Exercise aim » Images are not part of the copy; transcribe all the data exactly.

Given entries »
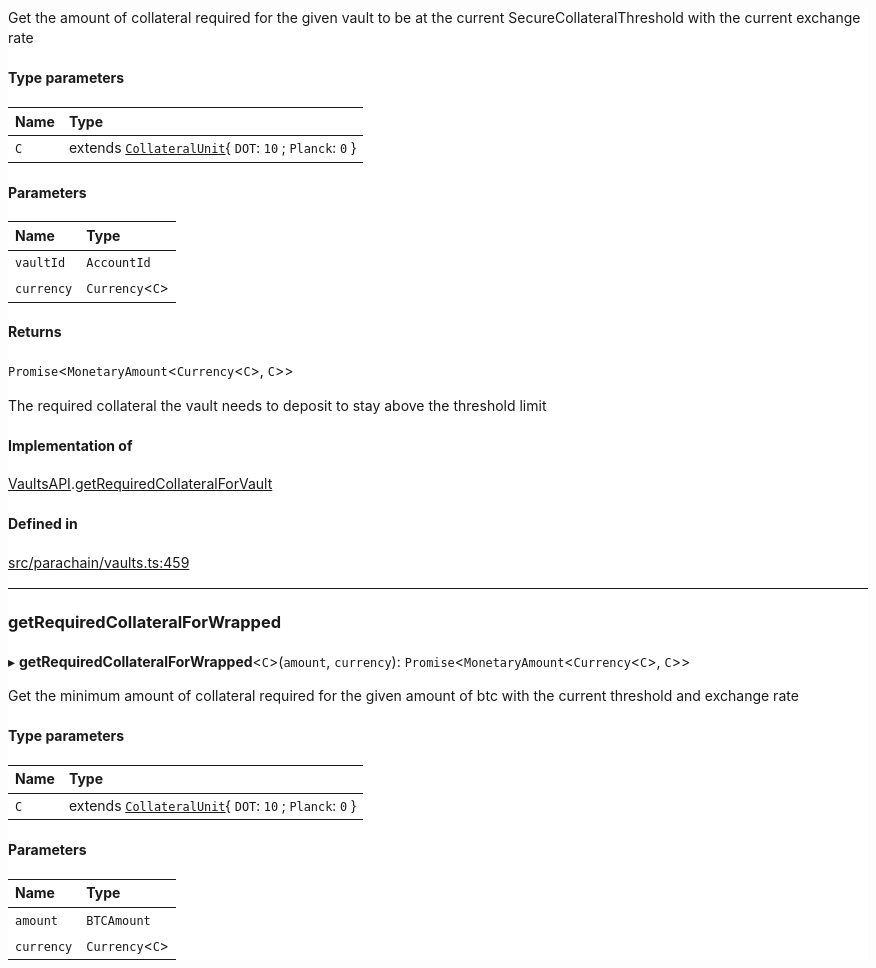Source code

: Get the amount of collateral required for the given vault to be at the
current SecureCollateralThreshold with the current exchange rate

#### Type parameters

| Name | Type |
| :------ | :------ |
| `C` | extends [`CollateralUnit`](/modules.md#collateralunit){ `DOT`: ``10`` ; `Planck`: ``0``  } |

#### Parameters

| Name | Type |
| :------ | :------ |
| `vaultId` | `AccountId` |
| `currency` | `Currency`<`C`\> |

#### Returns

`Promise`<`MonetaryAmount`<`Currency`<`C`\>, `C`\>\>

The required collateral the vault needs to deposit to stay
above the threshold limit

#### Implementation of

[VaultsAPI](/interfaces/VaultsAPI.md).[getRequiredCollateralForVault](/interfaces/VaultsAPI.md#getrequiredcollateralforvault)

#### Defined in

[src/parachain/vaults.ts:459](https://github.com/interlay/interbtc-api/blob/5eab153/src/parachain/vaults.ts#L459)

___

### getRequiredCollateralForWrapped

▸ **getRequiredCollateralForWrapped**<`C`\>(`amount`, `currency`): `Promise`<`MonetaryAmount`<`Currency`<`C`\>, `C`\>\>

Get the minimum amount of collateral required for the given amount of btc
with the current threshold and exchange rate

#### Type parameters

| Name | Type |
| :------ | :------ |
| `C` | extends [`CollateralUnit`](/modules.md#collateralunit){ `DOT`: ``10`` ; `Planck`: ``0``  } |

#### Parameters

| Name | Type |
| :------ | :------ |
| `amount` | `BTCAmount` |
| `currency` | `Currency`<`C`\> |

Exercise result »
Source code

: Get the amount of collateral required for the given vault to be at the
current SecureCollateralThreshold with the current exchange rate

#### Type parameters

| Name | Type |
| :------ | :------ |
| `C` | extends [`CollateralUnit`](/modules.md#collateralunit){ `DOT`: ``10`` ; `Planck`: ``0``  } |

#### Parameters

| Name | Type |
| :------ | :------ |
| `vaultId` | `AccountId` |
| `currency` | `Currency`<`C`\> |

#### Returns

`Promise`<`MonetaryAmount`<`Currency`<`C`\>, `C`\>\>

The required collateral the vault needs to deposit to stay
above the threshold limit

#### Implementation of

[VaultsAPI](/interfaces/VaultsAPI.md).[getRequiredCollateralForVault](/interfaces/VaultsAPI.md#getrequiredcollateralforvault)

#### Defined in

[src/parachain/vaults.ts:459](https://github.com/interlay/interbtc-api/blob/5eab153/src/parachain/vaults.ts#L459)

___

### getRequiredCollateralForWrapped

▸ **getRequiredCollateralForWrapped**<`C`\>(`amount`, `currency`): `Promise`<`MonetaryAmount`<`Currency`<`C`\>, `C`\>\>

Get the minimum amount of collateral required for the given amount of btc
with the current threshold and exchange rate

#### Type parameters

| Name | Type |
| :------ | :------ |
| `C` | extends [`CollateralUnit`](/modules.md#collateralunit){ `DOT`: ``10`` ; `Planck`: ``0``  } |

#### Parameters

| Name | Type |
| :------ | :------ |
| `amount` | `BTCAmount` |
| `currency` | `Currency`<`C`\> |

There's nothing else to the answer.